**Problem requirements**.
The lines to reproduce run from the first one below to the line containing "Page size: 2026x1275.", both included. Reproduce them exactly and nothing else.

[Material provided]

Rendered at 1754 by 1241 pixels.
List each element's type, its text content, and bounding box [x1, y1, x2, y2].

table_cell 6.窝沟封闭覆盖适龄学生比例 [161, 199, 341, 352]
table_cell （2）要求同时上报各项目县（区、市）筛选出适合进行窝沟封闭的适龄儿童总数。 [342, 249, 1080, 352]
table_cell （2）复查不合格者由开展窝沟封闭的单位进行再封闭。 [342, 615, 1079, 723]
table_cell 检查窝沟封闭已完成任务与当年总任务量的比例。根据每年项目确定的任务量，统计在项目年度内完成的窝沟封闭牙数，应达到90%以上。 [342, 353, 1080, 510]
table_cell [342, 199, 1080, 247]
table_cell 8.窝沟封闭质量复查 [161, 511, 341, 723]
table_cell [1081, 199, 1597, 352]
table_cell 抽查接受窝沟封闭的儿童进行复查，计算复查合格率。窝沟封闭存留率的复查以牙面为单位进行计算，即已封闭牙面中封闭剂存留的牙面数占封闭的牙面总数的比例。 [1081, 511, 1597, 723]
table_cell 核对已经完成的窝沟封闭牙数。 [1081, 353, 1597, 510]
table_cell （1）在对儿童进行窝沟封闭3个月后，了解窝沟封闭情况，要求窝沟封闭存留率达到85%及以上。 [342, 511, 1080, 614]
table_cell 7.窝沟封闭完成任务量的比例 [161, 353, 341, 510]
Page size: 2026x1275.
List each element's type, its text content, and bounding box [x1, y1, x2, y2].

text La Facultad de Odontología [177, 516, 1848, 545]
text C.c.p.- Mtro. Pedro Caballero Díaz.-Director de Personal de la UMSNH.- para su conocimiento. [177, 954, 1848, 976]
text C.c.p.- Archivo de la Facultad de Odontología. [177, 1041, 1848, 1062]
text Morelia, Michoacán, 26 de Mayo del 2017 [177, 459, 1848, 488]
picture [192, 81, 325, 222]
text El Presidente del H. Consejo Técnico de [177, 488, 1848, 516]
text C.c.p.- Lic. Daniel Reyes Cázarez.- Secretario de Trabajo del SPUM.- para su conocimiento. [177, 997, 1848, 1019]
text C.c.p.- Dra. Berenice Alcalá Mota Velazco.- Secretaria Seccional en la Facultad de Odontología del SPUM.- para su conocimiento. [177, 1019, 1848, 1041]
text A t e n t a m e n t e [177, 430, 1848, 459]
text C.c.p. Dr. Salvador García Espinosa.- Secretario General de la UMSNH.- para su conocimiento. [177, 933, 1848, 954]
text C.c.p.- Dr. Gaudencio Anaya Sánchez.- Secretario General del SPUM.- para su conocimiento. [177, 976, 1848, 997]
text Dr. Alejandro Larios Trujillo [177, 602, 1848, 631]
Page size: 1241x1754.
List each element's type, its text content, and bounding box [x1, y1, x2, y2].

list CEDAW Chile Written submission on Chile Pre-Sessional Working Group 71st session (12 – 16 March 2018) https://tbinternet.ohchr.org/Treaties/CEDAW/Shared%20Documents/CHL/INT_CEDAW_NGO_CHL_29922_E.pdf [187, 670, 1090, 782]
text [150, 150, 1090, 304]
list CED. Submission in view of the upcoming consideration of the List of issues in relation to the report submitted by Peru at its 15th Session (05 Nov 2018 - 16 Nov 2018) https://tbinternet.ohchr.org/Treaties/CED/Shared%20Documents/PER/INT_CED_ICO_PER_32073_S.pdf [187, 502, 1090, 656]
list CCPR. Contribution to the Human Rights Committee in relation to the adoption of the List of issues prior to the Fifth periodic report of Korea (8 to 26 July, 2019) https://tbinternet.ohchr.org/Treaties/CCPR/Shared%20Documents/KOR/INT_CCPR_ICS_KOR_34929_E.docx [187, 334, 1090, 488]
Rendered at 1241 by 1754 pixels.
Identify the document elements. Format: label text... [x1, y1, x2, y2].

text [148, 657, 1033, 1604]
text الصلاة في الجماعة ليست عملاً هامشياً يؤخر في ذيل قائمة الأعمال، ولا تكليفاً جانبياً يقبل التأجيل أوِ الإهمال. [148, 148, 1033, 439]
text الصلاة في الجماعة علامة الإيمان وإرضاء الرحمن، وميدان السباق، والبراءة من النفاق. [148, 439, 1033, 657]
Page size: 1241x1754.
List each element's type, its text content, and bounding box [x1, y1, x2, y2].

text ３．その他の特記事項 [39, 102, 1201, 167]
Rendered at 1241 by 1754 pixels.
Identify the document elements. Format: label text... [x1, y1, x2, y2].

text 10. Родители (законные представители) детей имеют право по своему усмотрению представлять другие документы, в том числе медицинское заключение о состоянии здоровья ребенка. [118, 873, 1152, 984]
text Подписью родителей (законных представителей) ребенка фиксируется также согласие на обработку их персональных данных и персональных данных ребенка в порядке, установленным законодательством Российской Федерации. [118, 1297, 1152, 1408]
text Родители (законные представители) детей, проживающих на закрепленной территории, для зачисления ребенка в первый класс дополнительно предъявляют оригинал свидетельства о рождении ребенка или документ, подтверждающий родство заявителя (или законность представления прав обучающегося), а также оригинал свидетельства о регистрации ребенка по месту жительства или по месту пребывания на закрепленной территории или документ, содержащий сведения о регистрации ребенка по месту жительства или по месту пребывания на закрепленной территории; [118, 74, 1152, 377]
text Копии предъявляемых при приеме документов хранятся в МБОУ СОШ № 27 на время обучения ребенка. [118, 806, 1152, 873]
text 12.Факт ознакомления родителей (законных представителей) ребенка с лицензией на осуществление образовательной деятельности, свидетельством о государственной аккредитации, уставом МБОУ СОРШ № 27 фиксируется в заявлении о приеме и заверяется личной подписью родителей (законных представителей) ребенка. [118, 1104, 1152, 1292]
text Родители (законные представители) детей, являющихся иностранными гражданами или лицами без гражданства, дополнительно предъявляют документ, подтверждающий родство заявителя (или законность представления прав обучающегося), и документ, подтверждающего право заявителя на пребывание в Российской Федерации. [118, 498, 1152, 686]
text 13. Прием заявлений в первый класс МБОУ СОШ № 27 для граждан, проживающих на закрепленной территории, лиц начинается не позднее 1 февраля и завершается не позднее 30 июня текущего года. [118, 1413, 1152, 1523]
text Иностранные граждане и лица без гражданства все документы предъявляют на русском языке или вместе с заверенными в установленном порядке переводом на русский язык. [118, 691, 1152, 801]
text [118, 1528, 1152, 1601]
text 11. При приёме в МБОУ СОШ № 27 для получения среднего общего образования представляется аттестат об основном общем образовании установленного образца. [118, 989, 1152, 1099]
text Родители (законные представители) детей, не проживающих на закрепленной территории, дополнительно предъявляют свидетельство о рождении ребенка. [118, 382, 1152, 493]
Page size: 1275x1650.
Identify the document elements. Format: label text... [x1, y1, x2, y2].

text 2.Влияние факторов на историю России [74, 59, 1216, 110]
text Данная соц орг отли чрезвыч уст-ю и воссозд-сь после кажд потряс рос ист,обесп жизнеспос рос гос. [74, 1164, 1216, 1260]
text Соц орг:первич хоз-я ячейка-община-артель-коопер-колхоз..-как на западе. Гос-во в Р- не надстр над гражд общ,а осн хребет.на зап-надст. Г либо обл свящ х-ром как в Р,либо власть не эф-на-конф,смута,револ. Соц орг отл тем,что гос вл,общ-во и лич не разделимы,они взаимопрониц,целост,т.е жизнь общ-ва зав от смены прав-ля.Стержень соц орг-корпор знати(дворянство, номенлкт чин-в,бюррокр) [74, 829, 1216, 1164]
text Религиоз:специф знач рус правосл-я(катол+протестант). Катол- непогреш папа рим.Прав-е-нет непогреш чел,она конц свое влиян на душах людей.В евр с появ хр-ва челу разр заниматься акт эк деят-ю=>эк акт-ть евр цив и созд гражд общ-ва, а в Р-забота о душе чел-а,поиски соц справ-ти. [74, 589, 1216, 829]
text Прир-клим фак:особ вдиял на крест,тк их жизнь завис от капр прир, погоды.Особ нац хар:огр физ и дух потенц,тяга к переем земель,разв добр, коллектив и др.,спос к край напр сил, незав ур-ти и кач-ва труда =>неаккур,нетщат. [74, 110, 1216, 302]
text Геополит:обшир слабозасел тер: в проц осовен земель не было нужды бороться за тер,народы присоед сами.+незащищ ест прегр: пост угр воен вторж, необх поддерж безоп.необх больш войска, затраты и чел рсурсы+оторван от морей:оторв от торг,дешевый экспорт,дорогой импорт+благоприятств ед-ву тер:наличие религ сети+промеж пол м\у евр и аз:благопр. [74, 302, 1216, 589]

[/Material provided]

**Task result**.
Rendered at 1754 by 1241 pixels.
List each element's type, its text content, and bounding box [x1, y1, x2, y2].

table_cell 6.窝沟封闭覆盖适龄学生比例 [161, 199, 341, 352]
table_cell （2）要求同时上报各项目县（区、市）筛选出适合进行窝沟封闭的适龄儿童总数。 [342, 249, 1080, 352]
table_cell （2）复查不合格者由开展窝沟封闭的单位进行再封闭。 [342, 615, 1079, 723]
table_cell 检查窝沟封闭已完成任务与当年总任务量的比例。根据每年项目确定的任务量，统计在项目年度内完成的窝沟封闭牙数，应达到90%以上。 [342, 353, 1080, 510]
table_cell [342, 199, 1080, 247]
table_cell 8.窝沟封闭质量复查 [161, 511, 341, 723]
table_cell [1081, 199, 1597, 352]
table_cell 抽查接受窝沟封闭的儿童进行复查，计算复查合格率。窝沟封闭存留率的复查以牙面为单位进行计算，即已封闭牙面中封闭剂存留的牙面数占封闭的牙面总数的比例。 [1081, 511, 1597, 723]
table_cell 核对已经完成的窝沟封闭牙数。 [1081, 353, 1597, 510]
table_cell （1）在对儿童进行窝沟封闭3个月后，了解窝沟封闭情况，要求窝沟封闭存留率达到85%及以上。 [342, 511, 1080, 614]
table_cell 7.窝沟封闭完成任务量的比例 [161, 353, 341, 510]
Page size: 2026x1275.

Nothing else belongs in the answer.